Exercise - Using the material below, tally each line with the string "Rendered" and report only the total.

Supplied material -
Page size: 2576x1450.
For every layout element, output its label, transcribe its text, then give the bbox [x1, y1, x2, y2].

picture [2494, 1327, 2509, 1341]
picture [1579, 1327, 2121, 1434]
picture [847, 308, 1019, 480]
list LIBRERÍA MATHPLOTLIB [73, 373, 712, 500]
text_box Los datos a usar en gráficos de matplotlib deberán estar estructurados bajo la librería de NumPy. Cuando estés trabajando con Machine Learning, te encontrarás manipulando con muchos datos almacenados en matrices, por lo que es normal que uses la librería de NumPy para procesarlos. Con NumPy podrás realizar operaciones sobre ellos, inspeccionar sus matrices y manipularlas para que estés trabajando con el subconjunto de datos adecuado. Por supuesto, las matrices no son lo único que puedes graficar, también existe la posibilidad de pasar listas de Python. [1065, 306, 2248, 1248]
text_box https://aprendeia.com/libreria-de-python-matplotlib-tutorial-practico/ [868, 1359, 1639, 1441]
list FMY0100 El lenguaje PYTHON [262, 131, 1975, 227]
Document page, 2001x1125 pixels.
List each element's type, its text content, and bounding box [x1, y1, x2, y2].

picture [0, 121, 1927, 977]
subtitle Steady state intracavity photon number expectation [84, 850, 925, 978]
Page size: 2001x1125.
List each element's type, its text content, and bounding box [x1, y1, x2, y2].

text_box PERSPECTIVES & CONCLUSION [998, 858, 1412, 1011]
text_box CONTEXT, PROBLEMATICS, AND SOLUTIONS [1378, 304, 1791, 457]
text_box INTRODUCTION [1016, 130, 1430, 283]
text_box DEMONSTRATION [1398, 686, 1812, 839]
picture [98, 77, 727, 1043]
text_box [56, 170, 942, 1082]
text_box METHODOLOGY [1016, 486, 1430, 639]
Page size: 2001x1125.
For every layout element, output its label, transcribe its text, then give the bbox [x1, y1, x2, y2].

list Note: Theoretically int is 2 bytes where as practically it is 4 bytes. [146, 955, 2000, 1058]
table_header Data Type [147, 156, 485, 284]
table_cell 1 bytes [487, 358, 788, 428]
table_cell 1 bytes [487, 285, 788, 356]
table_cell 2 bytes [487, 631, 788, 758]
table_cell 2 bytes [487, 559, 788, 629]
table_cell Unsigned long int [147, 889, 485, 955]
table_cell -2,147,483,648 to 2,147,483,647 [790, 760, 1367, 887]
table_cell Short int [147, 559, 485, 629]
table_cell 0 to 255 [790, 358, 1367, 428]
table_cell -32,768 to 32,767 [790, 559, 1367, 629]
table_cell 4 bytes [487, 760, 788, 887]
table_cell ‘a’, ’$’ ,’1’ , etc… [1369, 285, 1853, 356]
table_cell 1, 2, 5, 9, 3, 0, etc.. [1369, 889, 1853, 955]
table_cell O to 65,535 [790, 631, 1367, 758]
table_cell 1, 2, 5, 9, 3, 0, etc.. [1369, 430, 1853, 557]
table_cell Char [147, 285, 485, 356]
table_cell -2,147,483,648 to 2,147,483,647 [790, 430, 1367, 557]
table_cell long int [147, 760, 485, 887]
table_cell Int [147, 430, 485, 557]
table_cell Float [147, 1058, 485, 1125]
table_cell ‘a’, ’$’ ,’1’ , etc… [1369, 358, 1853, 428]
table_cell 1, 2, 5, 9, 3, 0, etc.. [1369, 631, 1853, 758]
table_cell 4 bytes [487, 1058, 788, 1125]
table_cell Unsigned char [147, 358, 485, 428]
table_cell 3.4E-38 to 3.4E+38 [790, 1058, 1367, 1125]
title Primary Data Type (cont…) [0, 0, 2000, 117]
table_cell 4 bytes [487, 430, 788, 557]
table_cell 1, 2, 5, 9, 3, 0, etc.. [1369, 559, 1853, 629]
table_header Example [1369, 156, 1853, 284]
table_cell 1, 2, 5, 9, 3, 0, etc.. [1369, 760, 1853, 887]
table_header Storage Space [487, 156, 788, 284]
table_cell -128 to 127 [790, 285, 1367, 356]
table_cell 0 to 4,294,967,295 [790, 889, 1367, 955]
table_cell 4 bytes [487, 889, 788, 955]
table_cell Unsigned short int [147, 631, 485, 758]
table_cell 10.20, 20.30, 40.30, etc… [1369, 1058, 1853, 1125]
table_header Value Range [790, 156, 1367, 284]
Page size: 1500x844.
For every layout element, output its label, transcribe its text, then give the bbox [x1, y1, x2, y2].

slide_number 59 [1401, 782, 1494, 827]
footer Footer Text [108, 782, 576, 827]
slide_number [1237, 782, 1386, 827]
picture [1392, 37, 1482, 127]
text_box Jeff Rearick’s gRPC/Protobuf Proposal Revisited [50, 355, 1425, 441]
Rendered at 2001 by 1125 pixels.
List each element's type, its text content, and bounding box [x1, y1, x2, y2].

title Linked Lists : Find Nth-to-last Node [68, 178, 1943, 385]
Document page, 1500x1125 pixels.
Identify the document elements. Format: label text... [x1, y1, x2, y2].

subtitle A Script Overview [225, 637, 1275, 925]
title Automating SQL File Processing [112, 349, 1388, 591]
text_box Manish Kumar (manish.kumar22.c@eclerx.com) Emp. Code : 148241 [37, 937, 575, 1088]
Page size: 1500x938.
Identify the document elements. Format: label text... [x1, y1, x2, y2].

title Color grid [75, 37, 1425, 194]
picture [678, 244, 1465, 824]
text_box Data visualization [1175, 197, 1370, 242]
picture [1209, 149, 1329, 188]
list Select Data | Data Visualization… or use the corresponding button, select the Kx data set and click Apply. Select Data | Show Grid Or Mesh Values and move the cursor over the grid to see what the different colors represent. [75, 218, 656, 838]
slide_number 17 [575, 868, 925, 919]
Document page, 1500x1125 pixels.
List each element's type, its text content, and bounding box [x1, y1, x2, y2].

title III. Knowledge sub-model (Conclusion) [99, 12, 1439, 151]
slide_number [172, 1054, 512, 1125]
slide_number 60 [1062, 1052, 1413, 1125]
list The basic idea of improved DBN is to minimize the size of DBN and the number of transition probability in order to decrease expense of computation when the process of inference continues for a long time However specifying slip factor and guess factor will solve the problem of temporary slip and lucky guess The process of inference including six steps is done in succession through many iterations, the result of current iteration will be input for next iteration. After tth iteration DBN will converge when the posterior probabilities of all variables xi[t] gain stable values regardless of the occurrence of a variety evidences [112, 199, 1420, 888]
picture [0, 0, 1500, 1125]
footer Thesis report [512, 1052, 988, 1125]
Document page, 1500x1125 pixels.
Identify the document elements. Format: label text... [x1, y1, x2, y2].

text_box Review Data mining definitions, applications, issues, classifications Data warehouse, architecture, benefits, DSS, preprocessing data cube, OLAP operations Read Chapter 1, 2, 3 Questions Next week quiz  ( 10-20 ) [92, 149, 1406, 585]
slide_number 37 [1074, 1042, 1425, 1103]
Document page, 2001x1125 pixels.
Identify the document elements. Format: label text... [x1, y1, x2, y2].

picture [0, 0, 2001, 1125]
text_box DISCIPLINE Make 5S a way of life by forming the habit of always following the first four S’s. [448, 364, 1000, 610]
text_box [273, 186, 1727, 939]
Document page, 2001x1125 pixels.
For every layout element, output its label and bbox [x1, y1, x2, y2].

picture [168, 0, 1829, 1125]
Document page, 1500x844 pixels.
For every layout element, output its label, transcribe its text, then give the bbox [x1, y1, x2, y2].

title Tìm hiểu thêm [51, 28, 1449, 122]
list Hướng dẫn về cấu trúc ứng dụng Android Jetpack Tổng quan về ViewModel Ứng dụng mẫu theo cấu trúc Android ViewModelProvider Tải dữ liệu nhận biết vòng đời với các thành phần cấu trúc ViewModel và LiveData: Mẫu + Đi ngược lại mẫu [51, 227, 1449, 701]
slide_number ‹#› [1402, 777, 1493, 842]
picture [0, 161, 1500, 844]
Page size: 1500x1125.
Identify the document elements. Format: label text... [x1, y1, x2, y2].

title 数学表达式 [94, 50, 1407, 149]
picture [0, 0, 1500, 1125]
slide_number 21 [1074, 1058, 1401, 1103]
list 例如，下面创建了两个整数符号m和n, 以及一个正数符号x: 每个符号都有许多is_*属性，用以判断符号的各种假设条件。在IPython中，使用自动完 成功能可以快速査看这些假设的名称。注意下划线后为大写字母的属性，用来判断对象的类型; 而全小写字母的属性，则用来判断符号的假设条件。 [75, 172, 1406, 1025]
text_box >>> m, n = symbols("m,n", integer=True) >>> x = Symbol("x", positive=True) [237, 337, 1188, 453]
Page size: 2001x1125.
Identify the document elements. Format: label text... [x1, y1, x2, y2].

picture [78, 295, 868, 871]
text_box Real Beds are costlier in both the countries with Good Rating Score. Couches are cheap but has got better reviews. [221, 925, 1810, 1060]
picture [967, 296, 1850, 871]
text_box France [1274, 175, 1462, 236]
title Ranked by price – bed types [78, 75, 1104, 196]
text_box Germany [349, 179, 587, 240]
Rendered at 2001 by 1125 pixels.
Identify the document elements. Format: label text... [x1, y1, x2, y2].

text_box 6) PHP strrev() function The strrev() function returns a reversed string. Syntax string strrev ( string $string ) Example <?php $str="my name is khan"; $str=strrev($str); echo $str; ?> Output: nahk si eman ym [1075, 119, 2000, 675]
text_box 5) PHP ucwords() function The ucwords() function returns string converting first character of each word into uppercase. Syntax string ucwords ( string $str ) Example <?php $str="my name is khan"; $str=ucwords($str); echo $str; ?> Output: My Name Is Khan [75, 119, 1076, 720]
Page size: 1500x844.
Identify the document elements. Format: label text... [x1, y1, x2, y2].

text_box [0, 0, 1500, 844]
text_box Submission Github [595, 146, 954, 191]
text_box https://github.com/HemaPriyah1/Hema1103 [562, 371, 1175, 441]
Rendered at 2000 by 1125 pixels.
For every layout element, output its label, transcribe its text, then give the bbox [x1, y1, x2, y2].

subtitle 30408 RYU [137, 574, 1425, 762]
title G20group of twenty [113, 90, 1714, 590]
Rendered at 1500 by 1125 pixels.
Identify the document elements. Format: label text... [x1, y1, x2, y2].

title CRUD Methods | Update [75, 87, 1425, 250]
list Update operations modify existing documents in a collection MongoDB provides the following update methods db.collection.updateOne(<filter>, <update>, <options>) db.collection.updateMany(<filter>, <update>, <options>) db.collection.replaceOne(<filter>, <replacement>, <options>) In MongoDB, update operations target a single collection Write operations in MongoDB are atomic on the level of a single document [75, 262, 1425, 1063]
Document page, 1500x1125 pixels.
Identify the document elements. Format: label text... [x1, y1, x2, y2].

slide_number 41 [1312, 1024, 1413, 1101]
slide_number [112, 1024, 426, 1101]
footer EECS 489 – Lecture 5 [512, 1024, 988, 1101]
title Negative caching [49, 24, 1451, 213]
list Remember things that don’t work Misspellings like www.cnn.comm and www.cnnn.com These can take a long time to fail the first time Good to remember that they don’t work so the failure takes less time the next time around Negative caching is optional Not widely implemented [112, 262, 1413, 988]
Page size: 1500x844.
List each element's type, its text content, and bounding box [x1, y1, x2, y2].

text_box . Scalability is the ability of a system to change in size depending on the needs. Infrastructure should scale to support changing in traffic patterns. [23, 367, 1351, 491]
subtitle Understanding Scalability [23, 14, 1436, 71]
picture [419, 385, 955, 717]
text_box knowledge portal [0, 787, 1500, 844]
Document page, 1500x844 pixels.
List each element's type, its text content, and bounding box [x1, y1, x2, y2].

Solution to this problem - 4